La délégation ministérielle aide le ministre dans cette stratégie industrielle et exportatrice, mais aussi dans la protection des intérêts de nos entreprises, qu’elles soient des startup, des PME-PMI, des ETI ou des grands groupes.

Intelligence dans le maintien de l’ordre, forensic, … quels sont les domaines pour lesquels les besoins du secteur public ne sont pas encore couverts par une offre technologique satisfaisante ?

Les menaces auxquelles nous sommes confrontés ne cessent en effet de se transformer et nécessitent une mise à jour permanente des cadres d’action et de réflexion. Cette ère nouvelle appelle des dispositifs nouveaux fondés sur l’anticipation. C’est pourquoi le ministre a rappelé aux entrepreneurs fournisseurs du ministère, début juillet 2016, quelles sont les orientations de travail commun, notamment après les attentats. Trois domaines prioritaires se dégagent : la protection et l’équipement des intervenants ; la cyber-protection des infrastructures et des systèmes qui concourent à la résilience de la nation ; le développement des outils numériques permettant d’agréger et d’analyser les masses d’informations disponibles dans les fichiers, sur Internet et sur les réseaux sociaux ou bien dans l’open data. Ces sujets impliquent une mutualisation des efforts et des moyens.

Quels sont les thèmes clés sur lesquels la délégation ministérielle aux industries de sécurité va porter toute son attention dans les années à venir ?

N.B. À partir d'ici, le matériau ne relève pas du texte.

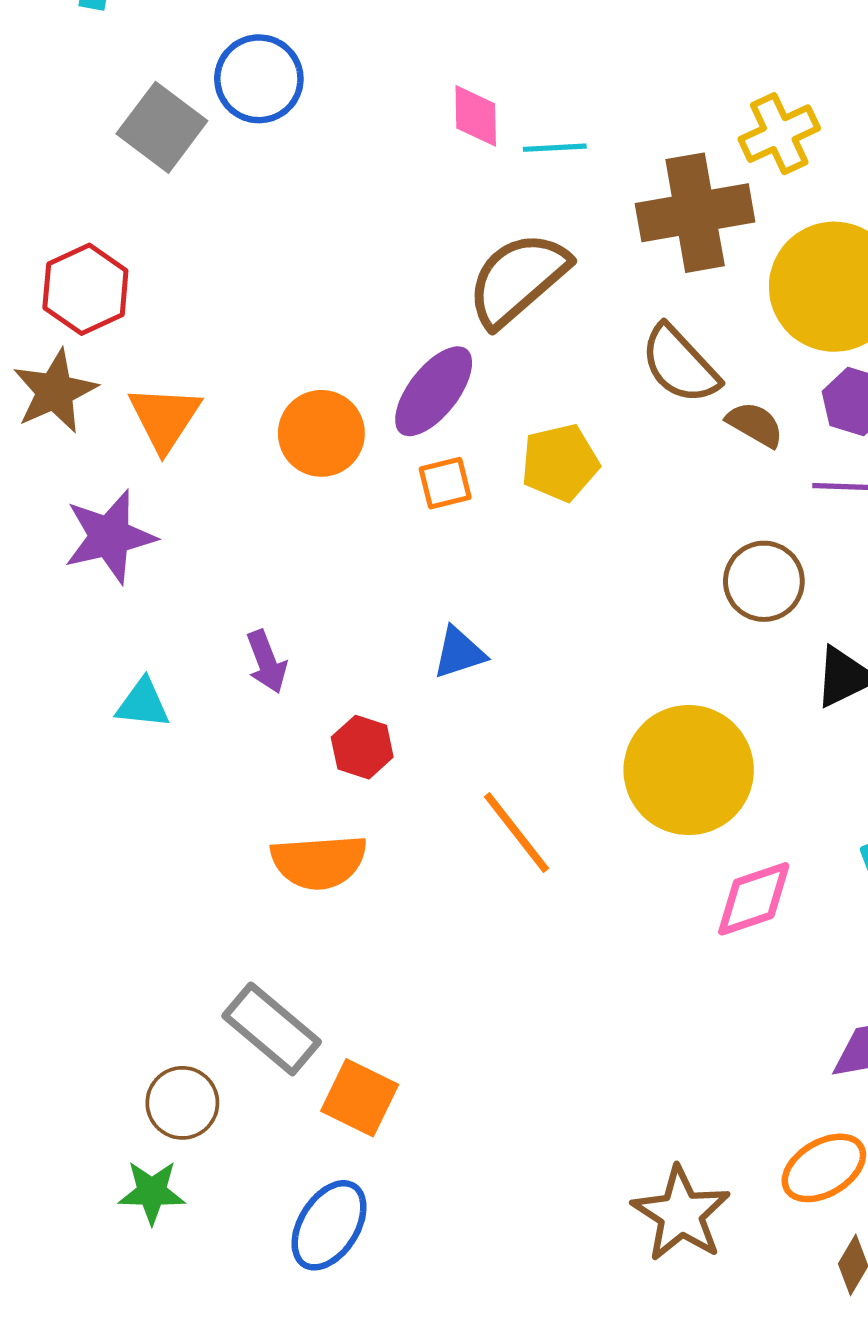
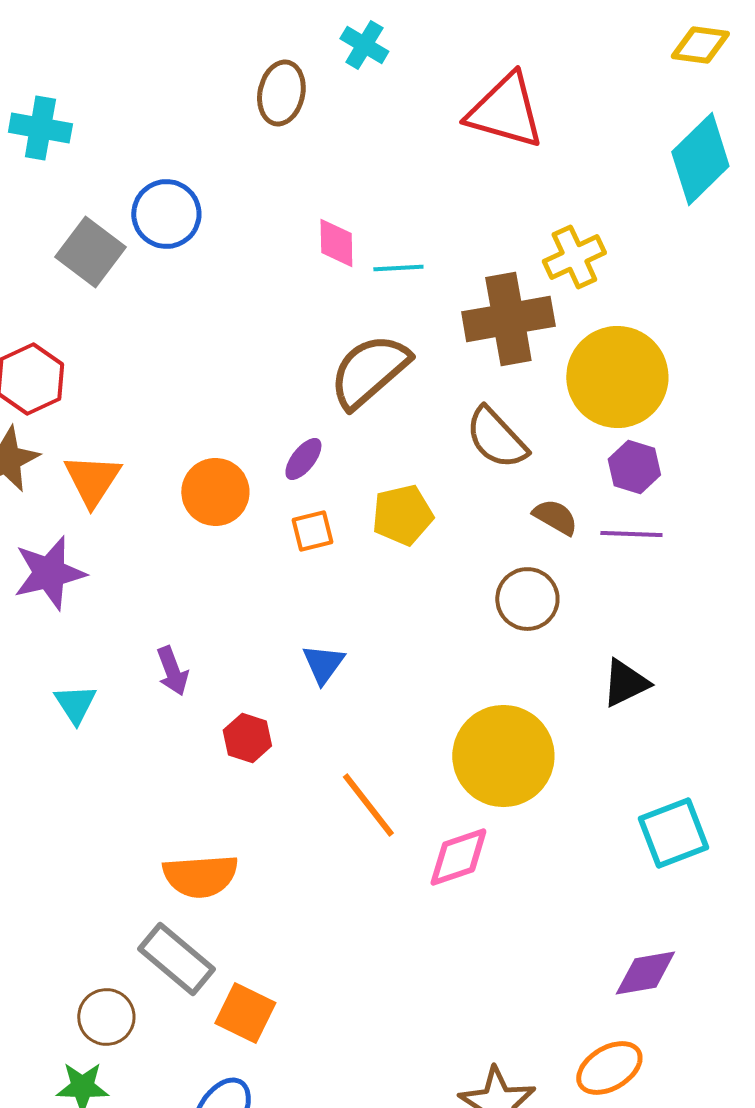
purple ellipse: (434, 391) -> (303, 459), size x0.6
brown semicircle: (755, 424) -> (555, 517), moved
brown circle: (764, 581) -> (527, 599), moved
blue triangle: (459, 653) -> (323, 664), turned -36
cyan triangle: (143, 704) -> (75, 704), turned 51
orange semicircle: (319, 862) -> (200, 876), moved
pink diamond: (754, 899) -> (458, 857), moved

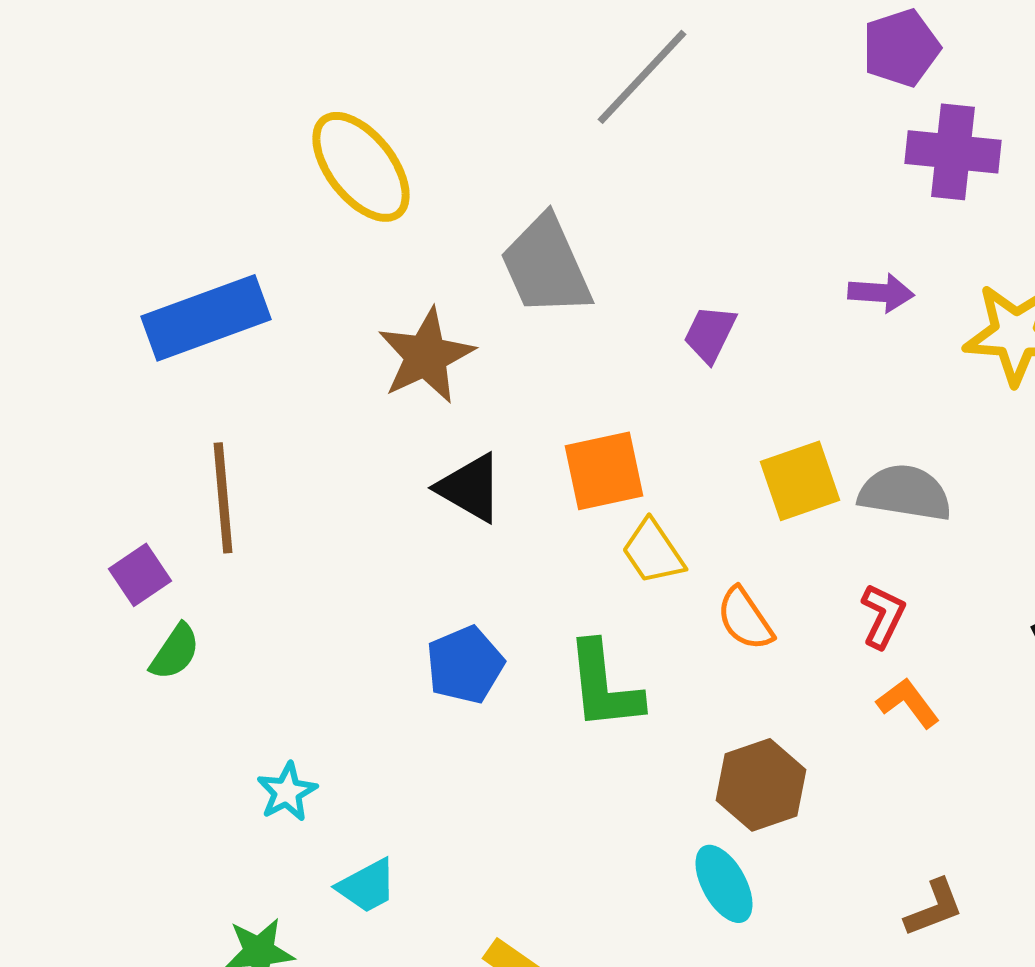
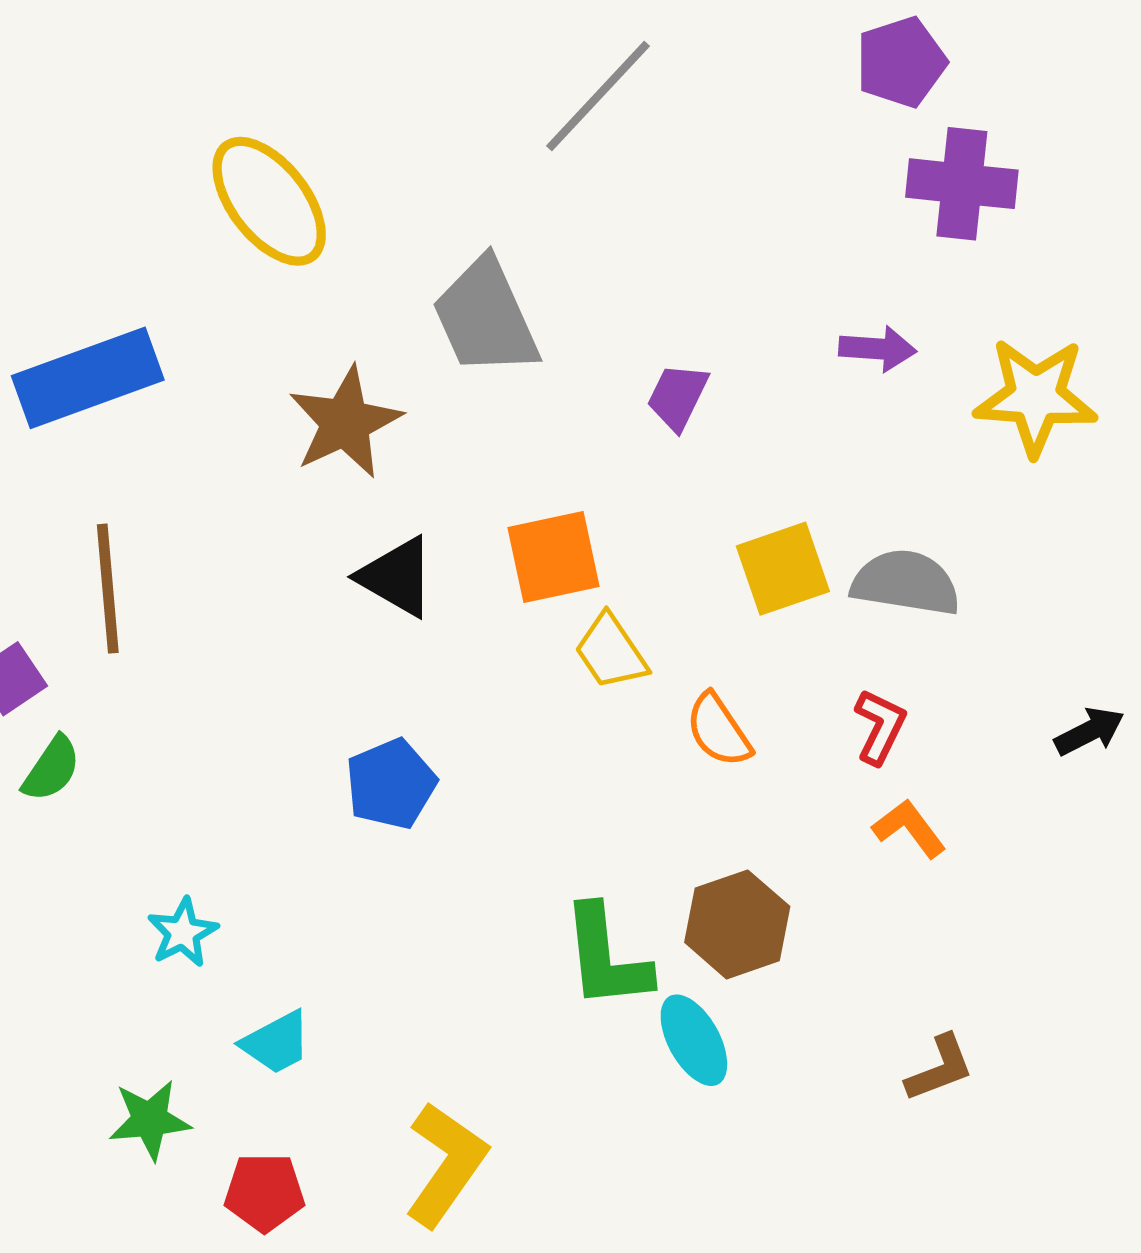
green L-shape: (604, 686) -> (606, 957), moved

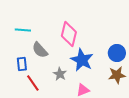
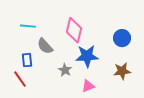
blue circle: (117, 53) -> (122, 38), moved
blue star: (82, 60) -> (87, 56), turned -30
red line: (33, 83) -> (20, 79), moved

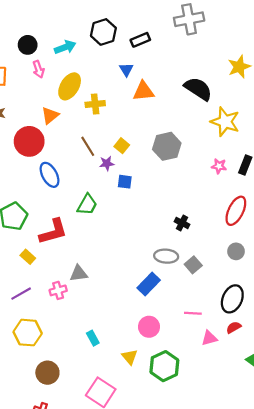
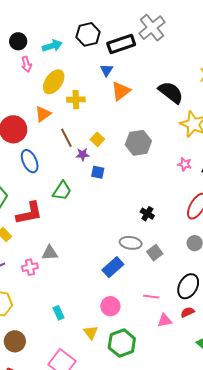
gray cross: (189, 19) -> (152, 28), moved, turned -32
black rectangle: (140, 40) -> (121, 44), size x1.5
orange triangle: (143, 91) -> (121, 91), turned -35
orange triangle: (50, 115) -> (43, 114), moved

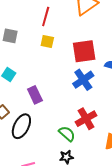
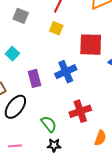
blue cross: (83, 80) -> (66, 72), moved
green semicircle: (67, 134) -> (49, 124), moved

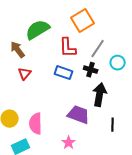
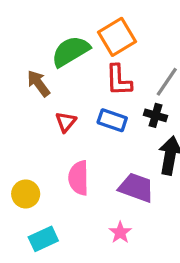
orange square: (83, 21) -> (117, 37), moved
red triangle: (25, 74) -> (66, 122), moved
pink semicircle: (36, 124) -> (79, 178), moved

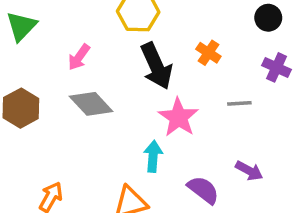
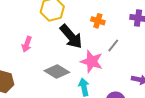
gray line: (239, 103) -> (113, 46), moved, turned -32
gray diamond: (91, 104) -> (57, 71), moved

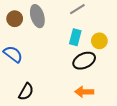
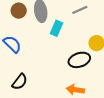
cyan rectangle: (75, 37) -> (56, 28), moved

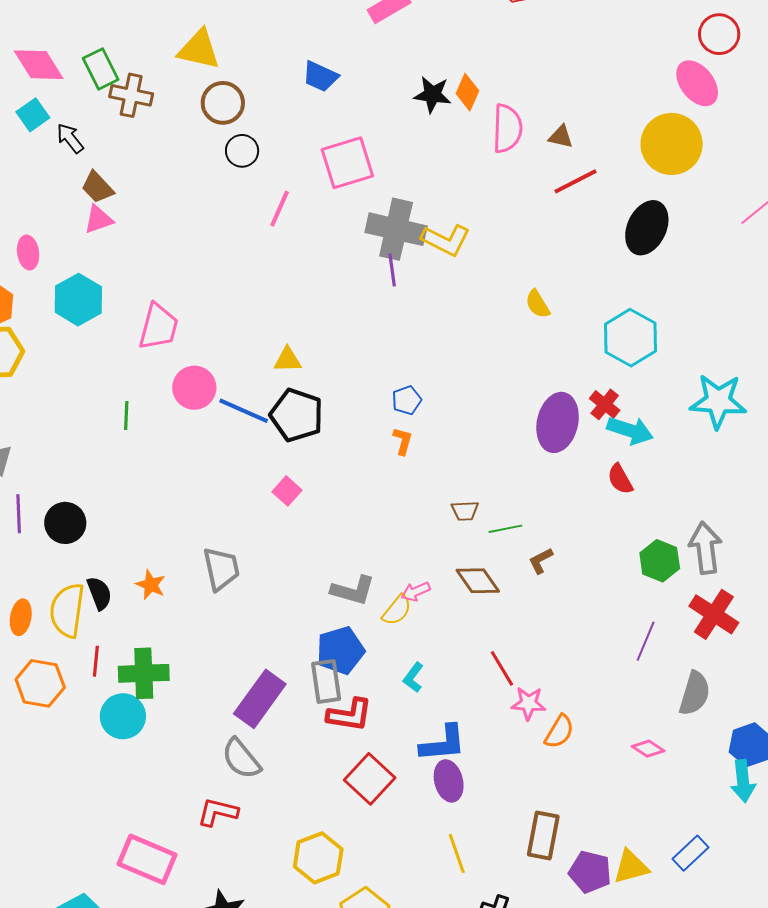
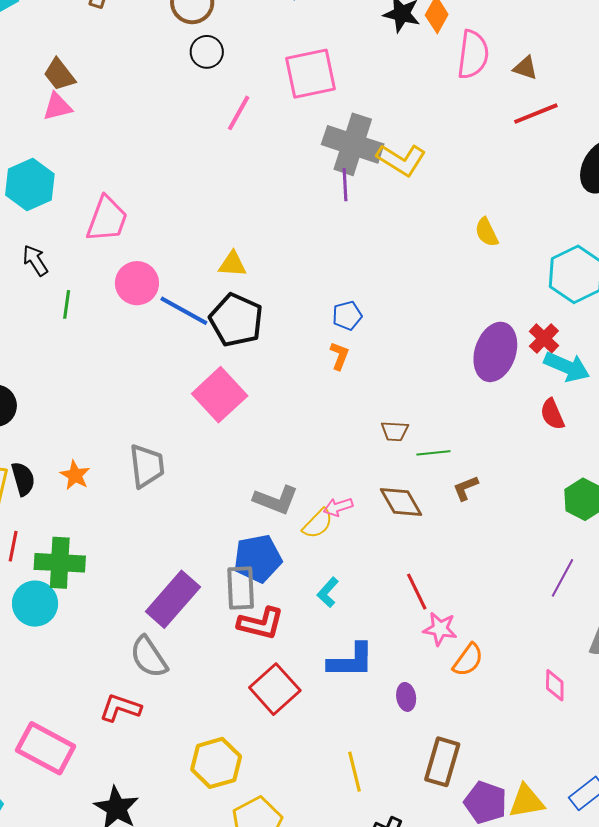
black arrow: (70, 138) -> (35, 260), moved
pink square: (287, 491) -> (220, 395), size x1.8
pink diamond: (648, 749) -> (555, 685), turned 52
purple ellipse: (449, 781) -> (406, 697), moved, size x0.7

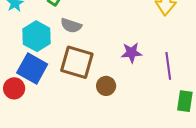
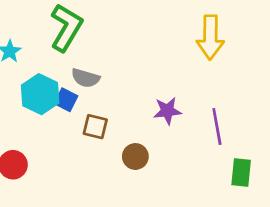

L’étude de 2015 identifiait une dizaine de segments tirant la croissance de la filière et trois secteurs pouvant créer plus de 50.000 emplois d’ici 2020 : les systèmes et produits, la cyber-sécurité et les services. Tout en restant prudents dans les prévisions, nous ne devons négliger aucune piste de croissance ni de création d’emplois qualifiés et pérennes. Le rôle des entreprises est absolument décisif, et le programme d’investissements d’avenir (PIA) doit être l’occasion d’une montée en puissance collective.
Dans le cadre du Comité de la filière des industries de sécurité (COFIS), nous en sommes à la deuxième feuille de route pour la séquence 2016-2017. Les objectifs fixés lors de la réunion du CoFIS du 1er décembre dernier sont articulés autour de quatre axes structurants pour mieux répondre à la concurrence américaine, israélienne ou chinoise, particulièrement virulente : mieux faire connaître notre savoir-faire en matière d’industrie de sécurité et à la valorisation des PME et des acteurs locaux de la filière ; soutenir le développement d’une offre innovante, adaptée aux défis actuels ; développer une base industrielle de sécurité la plus large et la plus forte possible ; enfin, aider les acteurs à accéder aux marchés nationaux et internationaux.

Pour ce qui concerne la zone euro-méditerranéenne de France qui regroupe PACA, Languedoc-Roussillon et la Corse, il faut avoir conscience qu’elle représente la seconde région la plus dense en entreprises industrielles de sécurité derrière l’Île-de-France, avec 700 entreprises soit 16,5% et 18.522 emplois soit 12,5% du total. Certes la Région PACA tire cette dynamique, mais Languedoc Roussillon qui s’est alliée à Midi Pyrénées (167 entreprises soit 4% et 5.935 emplois), apporte un poids non négligeable sur l’Euro-Méditerranée. Il s’agit là d’une force dont il faut prendre conscience et à exploiter pour le développement des entreprises industrielles et commerciales en matière de sécurité sur l’arc méditerranéen.